More than ten of the physicians were elected as deans and heads of medical departments over the next two decades. Two were even appointed as rectors of regional medical universities. Five of them were announced as national consultants in surgery, orthopedics, neurology, and ophthalmology.
Although over the next several decades, Bulgaria did not participate in any United Nations led peacekeeping missions, it did send several more medical missions to various Third World conflict zones. The experiences of the Korean War shaped Bulgaria’s approach to these conflicts. In 1956, Dr. Dimitar Arnaudov departed again to Asia along with the first Bulgarian medical brigade dispatched to North Vietnam. The former deputy-commandant in North Korea, Col. Dr. Ivan Kopchev, led the first Bulgarian medical military team in Algeria in 1962-1963.
One of the major sticking points, however, was the question of whether the Bulgarian medical mission was military or humanitarian in nature.

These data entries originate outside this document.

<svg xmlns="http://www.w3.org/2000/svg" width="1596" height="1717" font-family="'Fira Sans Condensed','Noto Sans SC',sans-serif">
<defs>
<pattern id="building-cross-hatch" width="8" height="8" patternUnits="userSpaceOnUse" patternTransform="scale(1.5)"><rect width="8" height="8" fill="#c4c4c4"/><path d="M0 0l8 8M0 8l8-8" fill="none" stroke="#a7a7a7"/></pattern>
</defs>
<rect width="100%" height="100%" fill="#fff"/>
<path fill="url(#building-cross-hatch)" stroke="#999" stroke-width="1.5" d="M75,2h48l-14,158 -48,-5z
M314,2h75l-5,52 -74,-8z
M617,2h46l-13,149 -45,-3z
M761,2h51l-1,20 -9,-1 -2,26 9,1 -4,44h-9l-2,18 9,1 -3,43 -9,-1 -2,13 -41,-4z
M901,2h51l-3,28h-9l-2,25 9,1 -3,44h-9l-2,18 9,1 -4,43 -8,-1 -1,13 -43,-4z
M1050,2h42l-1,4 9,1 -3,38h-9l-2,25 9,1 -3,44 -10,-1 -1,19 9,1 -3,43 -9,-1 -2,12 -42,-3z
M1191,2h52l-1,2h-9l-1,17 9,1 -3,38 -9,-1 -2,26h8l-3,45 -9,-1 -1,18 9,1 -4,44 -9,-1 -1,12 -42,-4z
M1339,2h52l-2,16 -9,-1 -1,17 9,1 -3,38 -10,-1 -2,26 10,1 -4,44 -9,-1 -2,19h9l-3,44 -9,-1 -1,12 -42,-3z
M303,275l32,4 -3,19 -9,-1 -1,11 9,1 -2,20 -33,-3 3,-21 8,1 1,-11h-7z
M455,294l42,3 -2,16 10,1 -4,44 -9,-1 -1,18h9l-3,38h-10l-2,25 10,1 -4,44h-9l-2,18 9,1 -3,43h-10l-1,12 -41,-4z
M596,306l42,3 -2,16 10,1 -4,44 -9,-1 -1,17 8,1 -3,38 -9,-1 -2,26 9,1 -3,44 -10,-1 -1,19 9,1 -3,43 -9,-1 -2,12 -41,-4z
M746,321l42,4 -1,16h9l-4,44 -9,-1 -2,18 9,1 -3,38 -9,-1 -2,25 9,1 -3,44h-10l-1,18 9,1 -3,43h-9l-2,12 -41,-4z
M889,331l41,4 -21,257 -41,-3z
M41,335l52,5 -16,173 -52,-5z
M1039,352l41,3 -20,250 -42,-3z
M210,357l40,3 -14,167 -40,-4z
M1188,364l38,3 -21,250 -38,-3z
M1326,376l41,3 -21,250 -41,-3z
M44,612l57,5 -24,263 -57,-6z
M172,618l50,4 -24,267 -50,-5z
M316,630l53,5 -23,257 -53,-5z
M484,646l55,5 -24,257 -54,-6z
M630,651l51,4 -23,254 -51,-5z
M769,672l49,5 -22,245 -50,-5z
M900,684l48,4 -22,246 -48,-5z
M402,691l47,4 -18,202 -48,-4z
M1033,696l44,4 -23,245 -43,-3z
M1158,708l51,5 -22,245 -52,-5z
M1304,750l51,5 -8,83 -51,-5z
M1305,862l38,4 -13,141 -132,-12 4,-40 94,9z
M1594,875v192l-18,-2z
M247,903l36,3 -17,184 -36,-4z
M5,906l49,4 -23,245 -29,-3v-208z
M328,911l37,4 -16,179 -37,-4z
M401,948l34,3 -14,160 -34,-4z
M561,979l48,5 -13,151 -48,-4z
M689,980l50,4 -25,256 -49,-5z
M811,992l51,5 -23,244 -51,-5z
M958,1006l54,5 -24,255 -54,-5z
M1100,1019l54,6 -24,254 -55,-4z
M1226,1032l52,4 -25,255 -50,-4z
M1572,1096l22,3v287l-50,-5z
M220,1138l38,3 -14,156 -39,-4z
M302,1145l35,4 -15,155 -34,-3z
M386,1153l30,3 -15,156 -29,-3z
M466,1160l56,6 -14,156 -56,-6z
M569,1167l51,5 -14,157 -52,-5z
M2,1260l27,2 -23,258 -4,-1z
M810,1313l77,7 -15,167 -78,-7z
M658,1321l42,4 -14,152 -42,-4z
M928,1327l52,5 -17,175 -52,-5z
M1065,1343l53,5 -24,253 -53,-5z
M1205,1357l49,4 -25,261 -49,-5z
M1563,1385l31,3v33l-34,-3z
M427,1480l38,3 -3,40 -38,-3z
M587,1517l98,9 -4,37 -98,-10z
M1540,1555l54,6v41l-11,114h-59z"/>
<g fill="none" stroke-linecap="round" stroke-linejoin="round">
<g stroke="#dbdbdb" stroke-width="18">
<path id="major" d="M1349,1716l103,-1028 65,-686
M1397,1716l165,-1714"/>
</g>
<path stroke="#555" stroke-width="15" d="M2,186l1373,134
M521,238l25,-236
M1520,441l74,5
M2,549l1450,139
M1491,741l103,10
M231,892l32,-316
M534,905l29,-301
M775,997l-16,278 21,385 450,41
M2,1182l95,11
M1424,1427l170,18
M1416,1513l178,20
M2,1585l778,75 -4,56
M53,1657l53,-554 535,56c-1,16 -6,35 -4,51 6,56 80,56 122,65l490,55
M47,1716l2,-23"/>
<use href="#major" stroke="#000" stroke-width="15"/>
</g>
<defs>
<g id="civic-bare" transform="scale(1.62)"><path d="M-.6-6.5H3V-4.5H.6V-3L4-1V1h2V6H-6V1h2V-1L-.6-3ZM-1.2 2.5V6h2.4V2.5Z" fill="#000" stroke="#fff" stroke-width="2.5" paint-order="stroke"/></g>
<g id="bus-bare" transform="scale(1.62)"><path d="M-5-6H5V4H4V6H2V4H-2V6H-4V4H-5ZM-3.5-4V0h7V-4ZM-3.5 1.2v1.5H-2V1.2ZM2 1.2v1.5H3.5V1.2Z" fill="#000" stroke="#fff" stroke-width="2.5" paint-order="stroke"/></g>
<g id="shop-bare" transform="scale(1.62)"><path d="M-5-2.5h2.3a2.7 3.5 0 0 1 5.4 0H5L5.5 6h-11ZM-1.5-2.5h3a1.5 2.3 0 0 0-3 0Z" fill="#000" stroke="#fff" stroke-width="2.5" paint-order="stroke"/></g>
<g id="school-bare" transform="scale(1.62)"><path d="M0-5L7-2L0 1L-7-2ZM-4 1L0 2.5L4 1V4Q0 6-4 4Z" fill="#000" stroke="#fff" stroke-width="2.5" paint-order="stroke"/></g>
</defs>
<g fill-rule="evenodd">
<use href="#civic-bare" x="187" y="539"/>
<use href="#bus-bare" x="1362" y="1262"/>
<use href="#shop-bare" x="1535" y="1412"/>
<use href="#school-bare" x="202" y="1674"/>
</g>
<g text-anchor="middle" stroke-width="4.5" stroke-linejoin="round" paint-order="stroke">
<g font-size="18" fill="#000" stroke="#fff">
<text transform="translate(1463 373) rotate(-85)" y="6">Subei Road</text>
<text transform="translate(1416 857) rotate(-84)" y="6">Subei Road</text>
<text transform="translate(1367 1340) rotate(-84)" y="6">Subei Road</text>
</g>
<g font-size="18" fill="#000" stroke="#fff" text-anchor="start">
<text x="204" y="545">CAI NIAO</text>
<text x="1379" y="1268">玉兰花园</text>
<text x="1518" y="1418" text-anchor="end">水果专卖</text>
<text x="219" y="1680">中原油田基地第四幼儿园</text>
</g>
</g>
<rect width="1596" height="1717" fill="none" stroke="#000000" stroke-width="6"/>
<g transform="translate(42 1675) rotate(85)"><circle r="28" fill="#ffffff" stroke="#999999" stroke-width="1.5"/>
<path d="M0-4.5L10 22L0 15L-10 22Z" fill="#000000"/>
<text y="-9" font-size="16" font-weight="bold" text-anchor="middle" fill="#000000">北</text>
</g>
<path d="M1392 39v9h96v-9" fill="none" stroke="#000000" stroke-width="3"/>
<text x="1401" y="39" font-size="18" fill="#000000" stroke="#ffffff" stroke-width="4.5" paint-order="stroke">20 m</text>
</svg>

The official documentary evidences clearly indicated that the first medical teams in North Korea were sent under the auspices of the Bulgarian Red Cross and publicly announced as humanitarian mission, despite of the fact that some of the personnel were military physicians, selected through the Ministry of National Defense.
However, 35 years later, when some of the participants of the first brigade requested an official acknowledgement of their service, they insisted that they be officially recognized as war veterans. The participants argued that their medical mission was accomplished under constant air bombardment and close proximity to numerous battles. [vii]
[i]TsDA, Fond 1-B, Opis 6, a.e. 1257, 2.
[ii]TsDA, Fond 1-B, Opis 91, a.e. 371, 5.
[iii]TsDA, Fond 1477, Opis 27, a.e. 1689, 12-13, 19.
[iv]TsDA, Fond 1-B, Opis 32, a.e. 412, 413, 414, 483, 484, 582.
[v]TsDA, Fond 1-B, Opis 6, a.e. 1680, 1699; Opis 24, a.e. 134.
[vi]TsDA, Fond 1-B, Opis 91, a.e. 371, 3-36; DVIA), Fond 42-O, Opis 7, a.e. 22, 22-25; Общоармейска научно-медицинска конференция 1955 [Scientific Military Medical Conference 1955], (Sofia: Military Publishing House, 1956).
[vii]TsDA, Fond 1-B, Opis 71, a.e. 3169; DVIA, Fond CP 84, a.e. 294, 302. When the issue raised in 1986-1988, 40 of all 58 participants in the first medical brigade were still alive.